Distracted, he peered into the sack. “Okay, thanks.”

He selected a muffin and downed half of it before he realized that Zack and Raine were watching him with scarcely veiled amusement.

“Something funny?” he asked, munching.

“No,” Zack said quickly. He took a bite of the muffin that Raine had handed to him. “You said there’s a lot of old para-energy in the bomb shelter. Anything else we ought to know about?”

Isabella tossed the empty muffin sack into the trash. “We should probably tell you about the body.”

Raine looked at her and then at Fallon. “There’s a body?”

“Old one,” Fallon explained. “Just a skeleton. Belongs to the con artist who founded an intentional community here twenty-two years ago. The members of the community kicked him out when they realized that he’d taken all their money and was trying to set up his own private harem. He returned one night to try to steal the curiosities. He got one out, the clock.”

Zack dusted muffin crumbs off his hands and looked interested. “How did he get dead?”

“Workplace accident,” Fallon said.

AN HOUR LATER Fallon stood with Zack in the shelter. They watched Rafanelli and his team painstakingly deactivate the clockwork mechanisms that animated the objects in the glass cases. Each curiosity was carefully stowed in one of the leaded-glass boxes the Society’s museums used to transport artifacts infused with a hefty amount of unknown crystal or glass-based psi.

Isabella and Raine were on the other side of the room, standing over the skeleton. They talked in low voices. Zack glanced at the body with a thoughtful expression.

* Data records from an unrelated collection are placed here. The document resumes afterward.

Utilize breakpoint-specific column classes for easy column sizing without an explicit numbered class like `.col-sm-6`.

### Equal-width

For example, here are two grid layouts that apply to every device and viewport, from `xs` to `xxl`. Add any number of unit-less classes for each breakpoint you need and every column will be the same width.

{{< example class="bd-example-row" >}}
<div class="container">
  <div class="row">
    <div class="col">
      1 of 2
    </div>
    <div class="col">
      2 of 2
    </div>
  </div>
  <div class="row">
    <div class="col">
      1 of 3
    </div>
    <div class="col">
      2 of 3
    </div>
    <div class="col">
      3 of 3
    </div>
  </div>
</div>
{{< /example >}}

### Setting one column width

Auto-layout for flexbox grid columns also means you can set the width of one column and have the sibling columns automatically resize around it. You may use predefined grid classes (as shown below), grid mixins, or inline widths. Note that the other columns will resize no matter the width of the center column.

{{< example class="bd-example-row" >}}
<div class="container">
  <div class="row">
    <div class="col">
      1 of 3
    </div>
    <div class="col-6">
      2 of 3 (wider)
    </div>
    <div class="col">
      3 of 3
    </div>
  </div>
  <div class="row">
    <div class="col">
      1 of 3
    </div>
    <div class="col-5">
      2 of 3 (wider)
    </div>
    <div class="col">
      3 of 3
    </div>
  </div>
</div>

“That was no workplace accident,” he said.

“Close enough.” Fallon shrugged. “Lasher was a thief, and he appears to have been at work trying to steal stuff when he got whacked. Workplace accident, like I said.”

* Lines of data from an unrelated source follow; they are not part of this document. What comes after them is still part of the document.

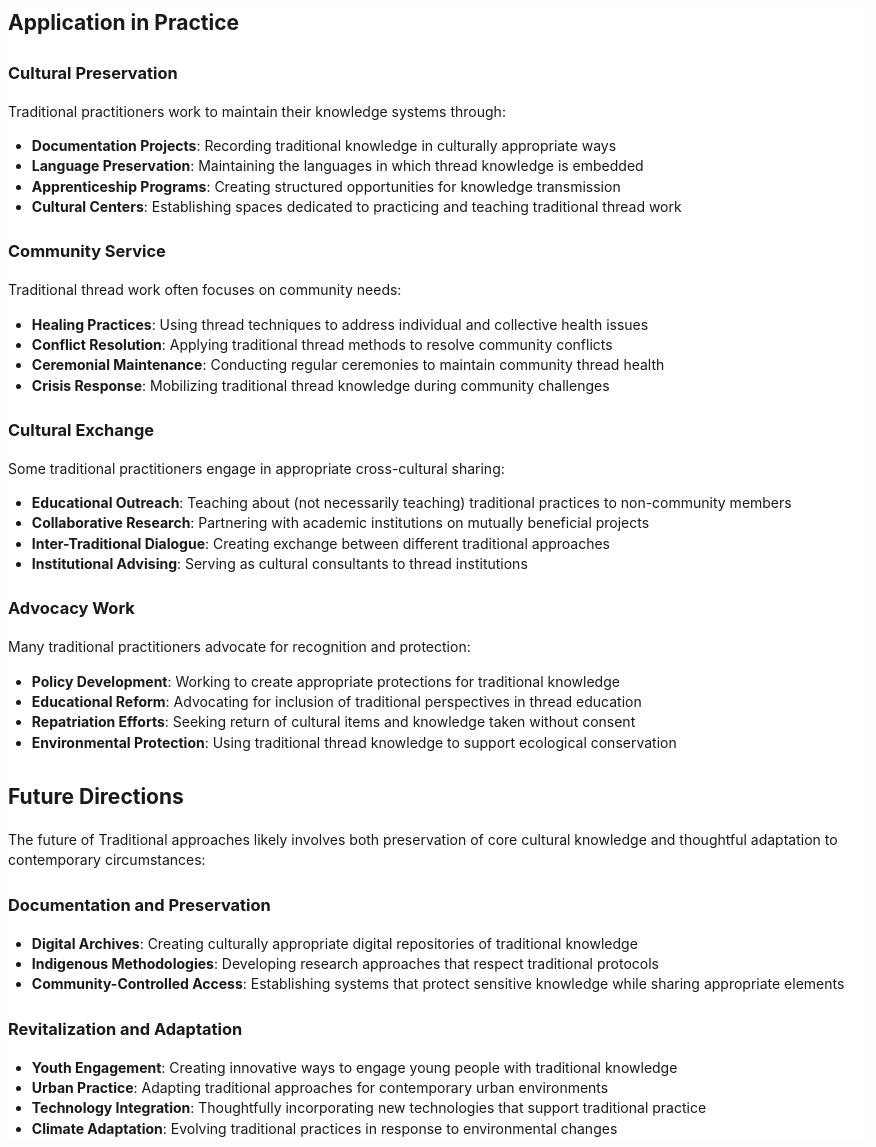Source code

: ## Application in Practice

### Cultural Preservation
Traditional practitioners work to maintain their knowledge systems through:

- **Documentation Projects**: Recording traditional knowledge in culturally appropriate ways
- **Language Preservation**: Maintaining the languages in which thread knowledge is embedded
- **Apprenticeship Programs**: Creating structured opportunities for knowledge transmission
- **Cultural Centers**: Establishing spaces dedicated to practicing and teaching traditional thread work

### Community Service
Traditional thread work often focuses on community needs:

- **Healing Practices**: Using thread techniques to address individual and collective health issues
- **Conflict Resolution**: Applying traditional thread methods to resolve community conflicts
- **Ceremonial Maintenance**: Conducting regular ceremonies to maintain community thread health
- **Crisis Response**: Mobilizing traditional thread knowledge during community challenges

### Cultural Exchange
Some traditional practitioners engage in appropriate cross-cultural sharing:

- **Educational Outreach**: Teaching about (not necessarily teaching) traditional practices to non-community members
- **Collaborative Research**: Partnering with academic institutions on mutually beneficial projects
- **Inter-Traditional Dialogue**: Creating exchange between different traditional approaches
- **Institutional Advising**: Serving as cultural consultants to thread institutions

### Advocacy Work
Many traditional practitioners advocate for recognition and protection:

- **Policy Development**: Working to create appropriate protections for traditional knowledge
- **Educational Reform**: Advocating for inclusion of traditional perspectives in thread education
- **Repatriation Efforts**: Seeking return of cultural items and knowledge taken without consent
- **Environmental Protection**: Using traditional thread knowledge to support ecological conservation

## Future Directions

The future of Traditional approaches likely involves both preservation of core cultural knowledge and thoughtful adaptation to contemporary circumstances:

### Documentation and Preservation
- **Digital Archives**: Creating culturally appropriate digital repositories of traditional knowledge
- **Indigenous Methodologies**: Developing research approaches that respect traditional protocols
- **Community-Controlled Access**: Establishing systems that protect sensitive knowledge while sharing appropriate elements

### Revitalization and Adaptation
- **Youth Engagement**: Creating innovative ways to engage young people with traditional knowledge
- **Urban Practice**: Adapting traditional approaches for contemporary urban environments
- **Technology Integration**: Thoughtfully incorporating new technologies that support traditional practice
- **Climate Adaptation**: Evolving traditional practices in response to environmental changes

“Who used the crowbar on his skull?”

“We think there was a woman with him. Her name was Rachel Stewart and she had some talent. From the looks of it, Rachel got really pissed off.”

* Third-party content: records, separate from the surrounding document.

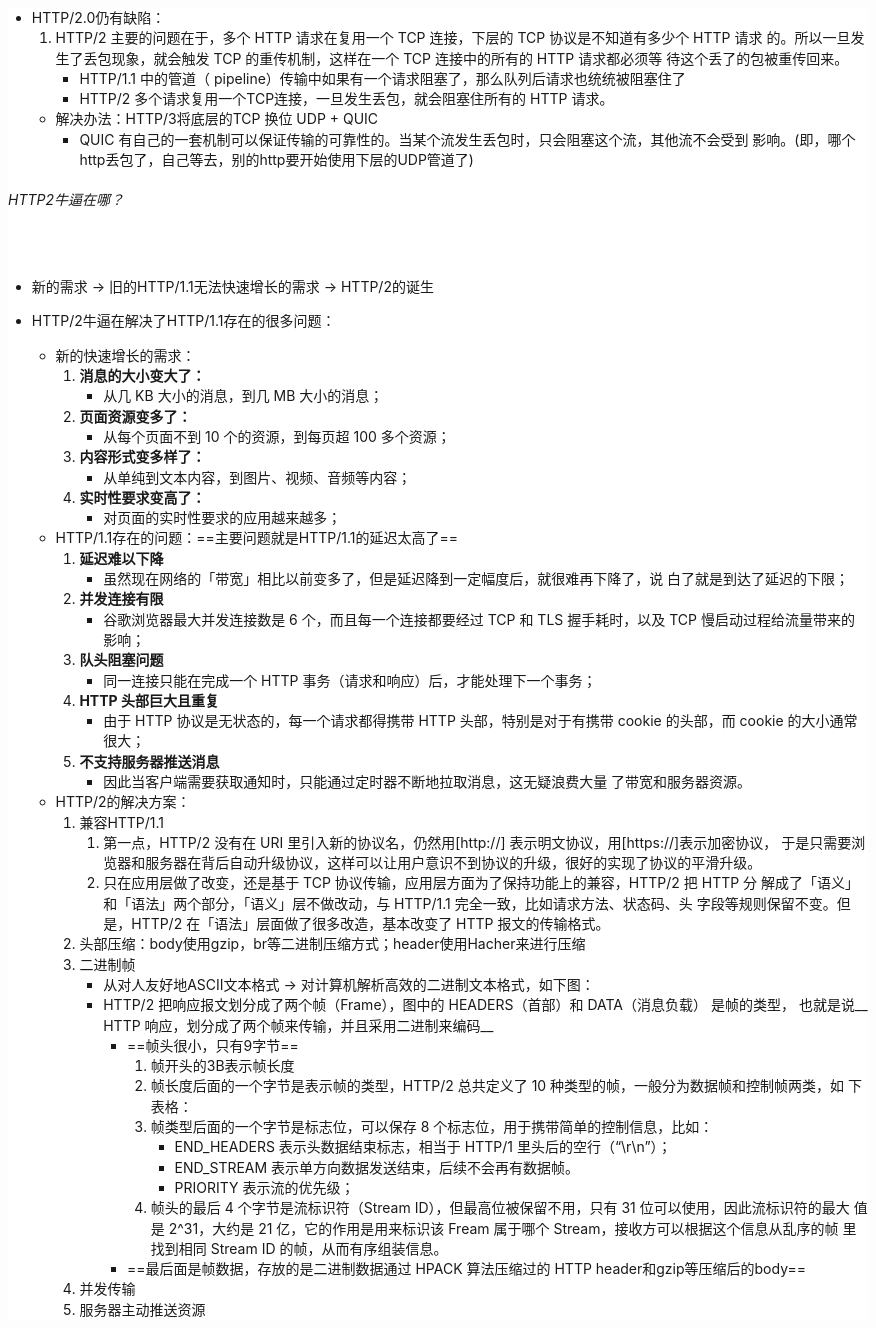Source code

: 


- HTTP/2.0仍有缺陷：
	1. HTTP/2 主要的问题在于，多个 HTTP 请求在复⽤⼀个 TCP 连接，下层的 TCP 协议是不知道有多少个 HTTP 请求 的。所以⼀旦发⽣了丢包现象，就会触发 TCP 的重传机制，这样在⼀个 TCP 连接中的所有的 HTTP 请求都必须等 待这个丢了的包被重传回来。
		- HTTP/1.1 中的管道（ pipeline）传输中如果有⼀个请求阻塞了，那么队列后请求也统统被阻塞住了
		- HTTP/2 多个请求复⽤⼀个TCP连接，⼀旦发⽣丢包，就会阻塞住所有的 HTTP 请求。
	- 解决办法：HTTP/3将底层的TCP 换位 UDP + QUIC
		- QUIC 有⾃⼰的⼀套机制可以保证传输的可靠性的。当某个流发⽣丢包时，只会阻塞这个流，其他流不会受到 影响。(即，哪个http丢包了，自己等去，别的http要开始使用下层的UDP管道了)


###### HTTP2牛逼在哪？
![]()

- 新的需求 -> 旧的HTTP/1.1无法快速增长的需求 -> HTTP/2的诞生


- HTTP/2牛逼在解决了HTTP/1.1存在的很多问题：
	- 新的快速增长的需求：
		1. __消息的⼤⼩变⼤了：__
			- 从⼏ KB ⼤⼩的消息，到⼏ MB ⼤⼩的消息； 
		2. __⻚⾯资源变多了：__
			- 从每个⻚⾯不到 10 个的资源，到每⻚超 100 多个资源； 
		3. __内容形式变多样了：__
			- 从单纯到⽂本内容，到图⽚、视频、⾳频等内容； 
		4. __实时性要求变⾼了：__
			- 对⻚⾯的实时性要求的应⽤越来越多； 
	- HTTP/1.1存在的问题：==主要问题就是HTTP/1.1的延迟太高了==
		1. __延迟难以下降__
			- 虽然现在⽹络的「带宽」相⽐以前变多了，但是延迟降到⼀定幅度后，就很难再下降了，说 ⽩了就是到达了延迟的下限； 
		2. __并发连接有限__
			- ⾕歌浏览器最⼤并发连接数是 6 个，⽽且每⼀个连接都要经过 TCP 和 TLS 握⼿耗时，以及 TCP 慢启动过程给流量带来的影响；
		3. __队头阻塞问题__
			- 同⼀连接只能在完成⼀个 HTTP 事务（请求和响应）后，才能处理下⼀个事务； 
		4. __HTTP 头部巨⼤且重复__
			- 由于 HTTP 协议是⽆状态的，每⼀个请求都得携带 HTTP 头部，特别是对于有携带 cookie 的头部，⽽ cookie 的⼤⼩通常很⼤； 
		5. __不⽀持服务器推送消息__
			- 因此当客户端需要获取通知时，只能通过定时器不断地拉取消息，这⽆疑浪费⼤量 了带宽和服务器资源。
	- HTTP/2的解决方案：
		1. 兼容HTTP/1.1
			1. 第⼀点，HTTP/2 没有在 URI ⾥引⼊新的协议名，仍然⽤[http://] 表示明⽂协议，⽤[https://]表示加密协议， 于是只需要浏览器和服务器在背后⾃动升级协议，这样可以让⽤户意识不到协议的升级，很好的实现了协议的平滑升级。
			2. 只在应⽤层做了改变，还是基于 TCP 协议传输，应⽤层⽅⾯为了保持功能上的兼容，HTTP/2 把 HTTP 分 解成了「语义」和「语法」两个部分，「语义」层不做改动，与 HTTP/1.1 完全⼀致，⽐如请求⽅法、状态码、头 字段等规则保留不变。但是，HTTP/2 在「语法」层⾯做了很多改造，基本改变了 HTTP 报⽂的传输格式。
		2. 头部压缩：body使用gzip，br等二进制压缩方式；header使用Hacher来进行压缩
		3. 二进制帧
			- 从对人友好地ASCII文本格式 -> 对计算机解析高效的二进制文本格式，如下图：
				![]()
			- HTTP/2 把响应报⽂划分成了两个帧（Frame），图中的 HEADERS（⾸部）和 DATA（消息负载） 是帧的类型， 也就是说__ HTTP 响应，划分成了两个帧来传输，并且采⽤⼆进制来编码__
				![]()
				- ==帧头很小，只有9字节==
					1. 帧开头的3B表示帧长度
					2. 帧⻓度后⾯的⼀个字节是表示帧的类型，HTTP/2 总共定义了 10 种类型的帧，⼀般分为数据帧和控制帧两类，如 下表格：
						![]()
					3. 帧类型后⾯的⼀个字节是标志位，可以保存 8 个标志位，⽤于携带简单的控制信息，⽐如： 
						- END_HEADERS 表示头数据结束标志，相当于 HTTP/1 ⾥头后的空⾏（“\r\n”）； 
						- END_STREAM 表示单⽅向数据发送结束，后续不会再有数据帧。
						- PRIORITY 表示流的优先级；
					4. 帧头的最后 4 个字节是流标识符（Stream ID），但最⾼位被保留不⽤，只有 31 位可以使⽤，因此流标识符的最⼤ 值是 2^31，⼤约是 21 亿，它的作⽤是⽤来标识该 Fream 属于哪个 Stream，接收⽅可以根据这个信息从乱序的帧 ⾥找到相同 Stream ID 的帧，从⽽有序组装信息。
				- ==最后面是帧数据，存放的是二进制数据通过 HPACK 算法压缩过的 HTTP header和gzip等压缩后的body==
		4. 并发传输
		5. 服务器主动推送资源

“You’re going with a falling-out-among-thieves scenario?”

“It fits,” Fallon said. “In any event, it happened more than twenty years ago. No one gives a damn now.”

“And it would be a little awkward to turn the case over to the authorities,” Zack agreed dryly, “given the hot psi down here.”

“Uh-huh.”

“See?” Zack widened his hands. “This is how the Joneses accumulate secrets.”

“Another thing we’re good at, like acquiring enemies.”

Raine and Isabella turned away from the skeleton and walked back across the small space.

“You say you’re planning to dump the remains off the Point?” Raine asked.

“That’s the plan,” Fallon said.

“Use your own judgment,” Raine said. “But I think you should know that I can hear the echoes of the voices of the people who were here that night.”

Fallon looked at her. “And?”

Shadows flickered through Raine’s eyes. “There was a woman involved. But she was not the killer. There were three people down here at the time of the death. Someone else struck Lasher with that crowbar.”

“Lovers’ triangle?” Isabella asked.

Raine’s brows tightened over the rims of her glasses. “No, I don’t think so, not exactly. But there was a violent quarrel.”

Fallon pondered possible revisions to the scenario for about one second, made the small adjustment necessary to his theory of the crime and was satisfied.

“Doesn’t change anything,” he said. “No one cares.”